The Proud Boys, a self-described “Western chauvinist” organization, is considered a violent, nationalistic, Islamophobic, transphobic and misogynistic hate group, according to the Anti-Defamation League, a nonprofit organization that tracks extremist groups. Proud Boys members marched at the Unite the Right rally in Charlottesville, Virginia, and have organized against Black Lives Matter protests in recent months.

After that, Twitter’s #ProudBoys hashtag was quickly taken over by images celebrating same-sex relationships:

It started after a callout from actor George Takei last week, who suggested on social media that gay men add the hashtag #proudboys to photos of themselves celebrating the LGBTQ community.

Proud Boys has been associated with violence and the far-right movement. The U.S.-based Southern Poverty Law Centre (SPLC) describes the all-male organization as a hate group.

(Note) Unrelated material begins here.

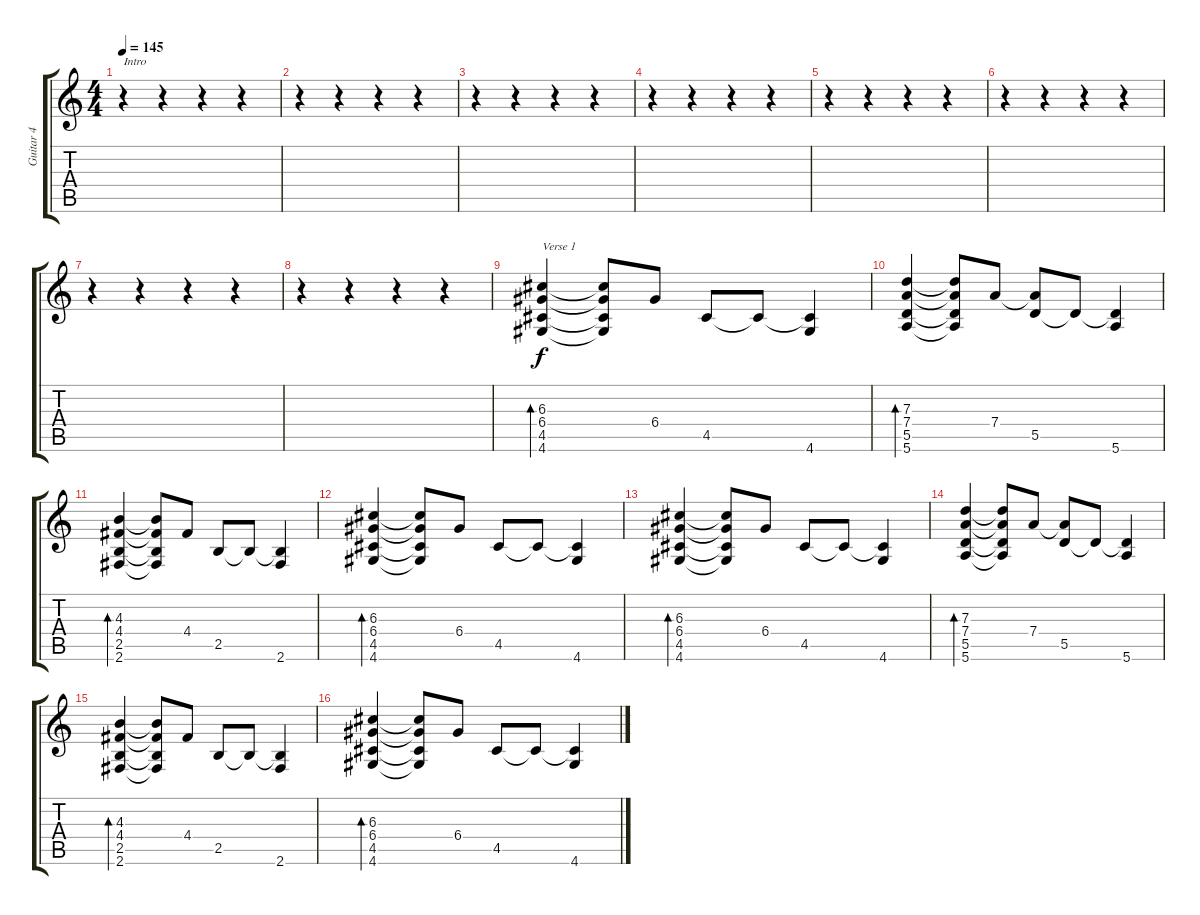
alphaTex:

The Proud Boys, founded in 2016 by Canadian Gavin McInnes, was recently in the spotlight after U.S. President Donald Trump was asked to condemn white supremacist and militia groups during last week’s presidential debate.

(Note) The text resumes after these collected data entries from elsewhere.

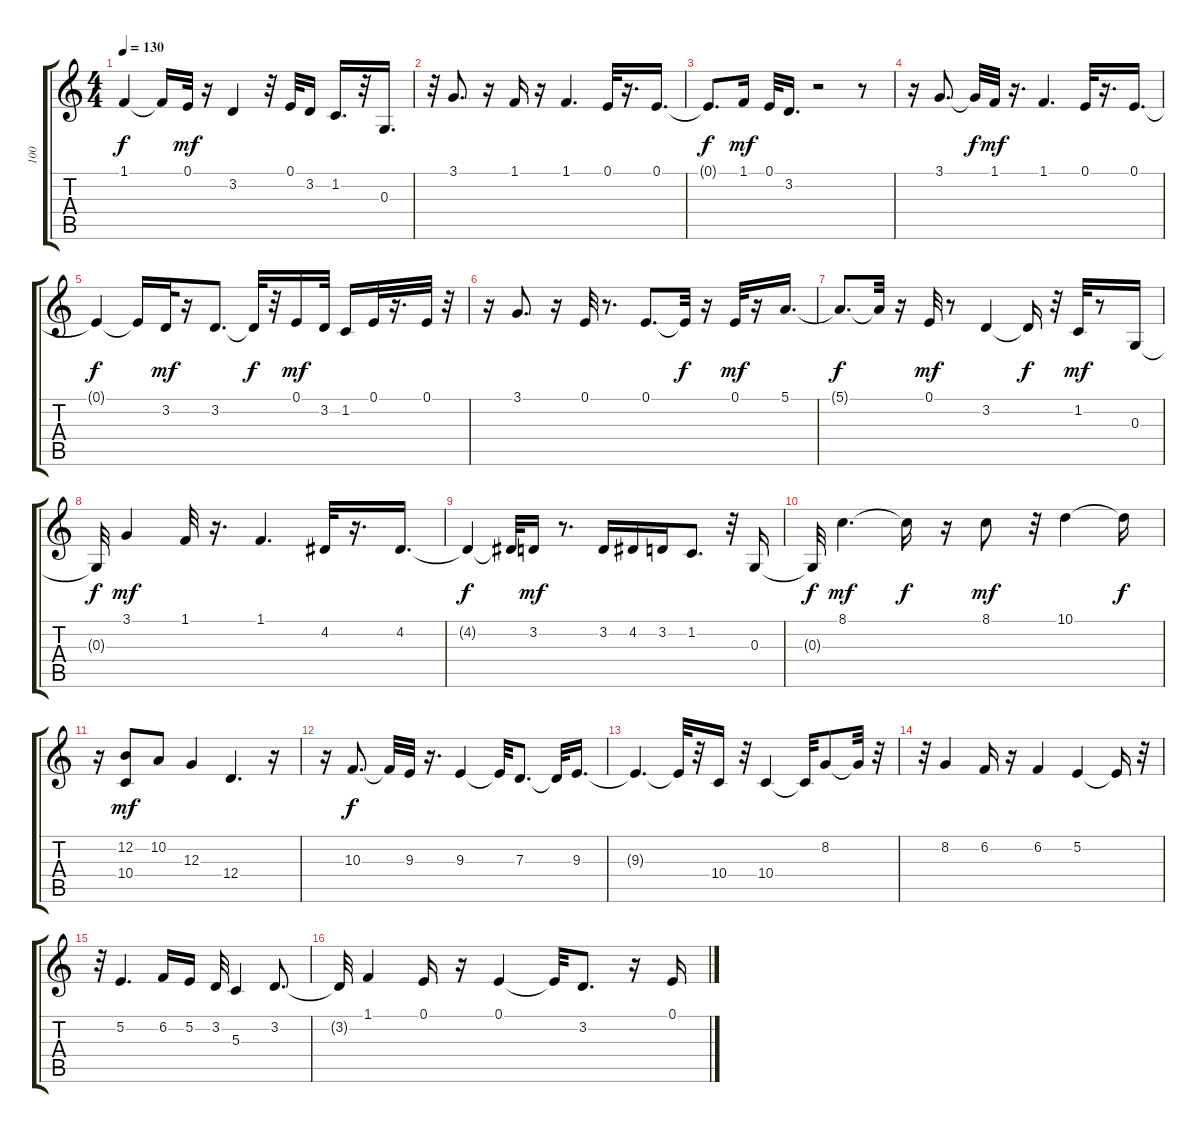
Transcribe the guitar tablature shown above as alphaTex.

\track ("100" "100") {instrument fx4atmosphere}
\staff {score tabs}
\tuning (E4 B3 G3 D3 A2 E2) {hide}
\ts (4 4)
\tempo 130
\clef g2
\ks c
1.1{t}.4{dy f} 1.1{t}.16 0.1.32{dy mf} r.16 3.2.4 r.32 0.1.32 3.2.16 1.2.16{d} r.32 0.3.16{d} |
r.32 3.1.8{d} r.16 1.1.16 r.16 1.1.4{d} 0.1.32 r.16{d} 0.1.16{d} |
0.1{t}.8{d dy f} 1.1.16{dy mf} 0.1.32 3.2.16{d} r.2 r.8 |
r.16 3.1.8{d} 3.1{t}.32{dy f} 1.1.32{dy mf} r.16{d} 1.1.4{d} 0.1.32 r.16{d} 0.1.16{d} |
0.1{t}.4{dy f} 0.1{t}.16 3.2.32{dy mf} r.16 3.2.8{d} 3.2{t}.32{dy f} r.32 0.1.16{dy mf} 3.2.32 1.2.16 0.1.32 r.16{d} 0.1.32 r.32 |
r.16 3.1.8{d} r.16 0.1.32 r.8{d} 0.1.8{d} 0.1{t}.32{dy f} r.16 0.1.32{dy mf} r.16 5.1.16{d} |
5.1{t}.8{d dy f} 5.1{t}.32 r.16 0.1.32{dy mf} r.8 3.2.4 3.2{t}.16{dy f} r.32 1.2.32{dy mf} r.8 0.3.16 |
0.3{t}.32{dy f} 3.1.4{dy mf} 1.1.32 r.16{d} 1.1.4{d} 4.2.32 r.16{d} 4.2.16{d} |
4.2{t}.4{dy f} 4.2{t}.32 3.2.16{dy mf} r.8{d} 3.2.16 4.2.16 3.2.16 1.2.8{d} r.32 0.3.16 |
0.3{t}.32{dy f} 8.1.4{d dy mf} 8.1{t}.16{dy f} r.16 8.1.8{dy mf} r.32 10.1.4 10.1{t}.16{dy f} |
r.16 (12.2 10.4).8{dy mf} 10.2.8 12.3.4 12.4.4{d} r.16 |
r.16 10.3.8{d dy f} 10.3{t}.32 9.3.32 r.16{d} 9.3.4 9.3{t}.32 7.3.8{d} 7.3{t}.32 9.3.16{d} |
9.3{t}.4{d} 9.3{t}.32 r.32 10.4.16 r.32 10.4.4 10.4{t}.32 8.2.8 8.2{t}.32 r.32 |
r.32 8.2.4 6.2.16 r.16 6.2.4 5.2.4 5.2{t}.16 r.32 |
r.32 5.2.4{d} 6.2.16 5.2.16 3.2.32 5.3.4 3.2.8{d} |
3.2{t}.32 1.1.4 0.1.16 r.16 0.1.4 0.1{t}.32 3.2.8{d} r.16 0.1.16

This was followed by a pervasive rumor that the Proud Boys had rebranded to the “Leather Men” as a result, which was met with gleeful commentary of its own (leathermen are a subculture of the LGBTQ community perhaps best known for, yes, wearing leather):

However, this is not true. That rumor originated from Canadian site The Beaverton, which published a story on October 5 2020 (“As Gay Twitter reclaims #ProudBoys hashtag, Proud Boys change name to ‘Leather Men'”) that evidently caught social media’s eye:

While members of the far right gang were admittedly sad to lose their iconic Fred Perry polo shirts and Proud Boys name, many seem optimistic about the new Leather Men branding. “Just imagine how cool it’ll look when a bunch of us dudes show up to a bar together all wearing badass leather,” exclaimed Marcus Smith, Proud Boys member and Orange Julius assistant manager.

“Some of the guys are even gonna take it a step further, and wear leather caps, or even go extra-tough and wear those cool leather harnesses they sell in specialty stores. No one’ll ever make fun of us again!”

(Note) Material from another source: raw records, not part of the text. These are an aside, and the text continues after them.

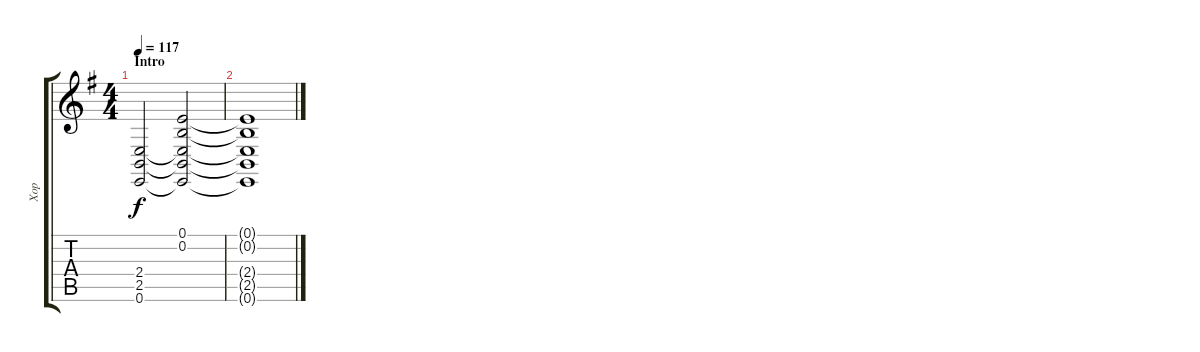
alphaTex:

\track ("Хор" "Хор") {instrument choiraahs}
\staff {score tabs}
\tuning (E4 B3 G3 D3 A2 E2) {hide}
\ts (4 4)
\section ("" "Intro")
\tempo 117
\clef g2
\ks eminor
(2.4 2.5 0.6).2{dy f instrument choiraahs} (0.1 0.2 2.4{t} 2.5{t} 0.6{t}).2 |
(0.1{t} 0.2{t} 2.4{t} 2.5{t} 0.6{t}).1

Given the former Proud Boys focus on Men’s Rights, several members plan to use their group’s new branding to advocate for divorced men not having to pay alimony, posting under the hashtag #LeatherDaddies.

At press time the Leather Men (formerly Proud Boys) organization is reporting record applications for membership, mostly through Grindr.

Later that week, the site doubled down on Twitter:

But actually, The Beaverton had, as they make clear on the site’s disclaimer:

The Beaverton is a news satire and parody publication. All articles contained within this website and on its social media accounts, however similar to real events, are fictitious. When public figures or actual businesses are mentioned by name, the corresponding story details are invented. In all other cases, any resemblance to actual persons, businesses or events is entirely coincidental.

Images on the The Beaverton website may consist of original photos, commissioned artwork, stock photography and creative commons photos. We have done our best to attribute the creators of such photos and artwork based on the information available to us. Use of these works does not suggests that the respective authors endorse us or our use of the work.

Naturally, the article was quickly decoupled from the site’s disclaimer to go viral (as so often happens), but it is not true; the story is satire, and the Proud Boys remain the Proud Boys.